6. Pluck my eyebrows
Man, this is a depressing one. I used to pluck my eyebrows all the time. When I was young (oh, young), I plucked them constantly. It was part of my morning ritual (get up, cry, pluck eyebrows, go to work). I never had to do an emergency crisis pluck unless I had lost my tweezers (which, admittedly, did happen relatively often). But now, now things are different. I’m not exaggerating when I say I don’t often look in the mirror during the week. I put mascara on and straighten my hair in the morning, usually in a rush because we’re late for school, and then I don’t usually look at my reflection until the end of the day when I gasp at the horror of my own face.
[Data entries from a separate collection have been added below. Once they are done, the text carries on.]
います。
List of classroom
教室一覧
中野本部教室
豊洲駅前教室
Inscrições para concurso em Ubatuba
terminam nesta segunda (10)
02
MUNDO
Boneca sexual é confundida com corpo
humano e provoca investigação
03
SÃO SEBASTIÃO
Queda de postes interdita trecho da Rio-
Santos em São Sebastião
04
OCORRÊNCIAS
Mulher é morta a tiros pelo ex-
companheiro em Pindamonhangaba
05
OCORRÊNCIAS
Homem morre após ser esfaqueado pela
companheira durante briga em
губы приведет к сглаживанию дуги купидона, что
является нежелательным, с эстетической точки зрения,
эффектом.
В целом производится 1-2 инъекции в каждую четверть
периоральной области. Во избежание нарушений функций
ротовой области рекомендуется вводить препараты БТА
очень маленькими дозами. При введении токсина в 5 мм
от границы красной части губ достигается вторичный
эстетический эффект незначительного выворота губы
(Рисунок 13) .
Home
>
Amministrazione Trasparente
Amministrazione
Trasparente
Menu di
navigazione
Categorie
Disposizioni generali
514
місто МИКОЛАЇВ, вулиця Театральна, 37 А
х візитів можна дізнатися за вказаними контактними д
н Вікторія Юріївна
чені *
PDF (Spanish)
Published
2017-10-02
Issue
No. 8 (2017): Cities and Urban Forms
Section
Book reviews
So now something as ordinary as plucking my eyebrows can actually leave me feeling refreshed, depressing as that is to admit.

7. I go to bed on time

This is lame, I know, and I’m hardly the self-care poster girl. But, in reality, I don’t take holidays alone or go on spa days or do anything that costs a lot, it’s the little things that make a big difference to me. And going to bed on time is one of them. I either go to bed on time and wake up feeling human, or I go to bed late and wake up feeling like crap. And whichever of those options I choose can determine my whole day. The chances are I’m going to get woken up in the night by a grumpy toddler, so the earlier I go to bed, the better.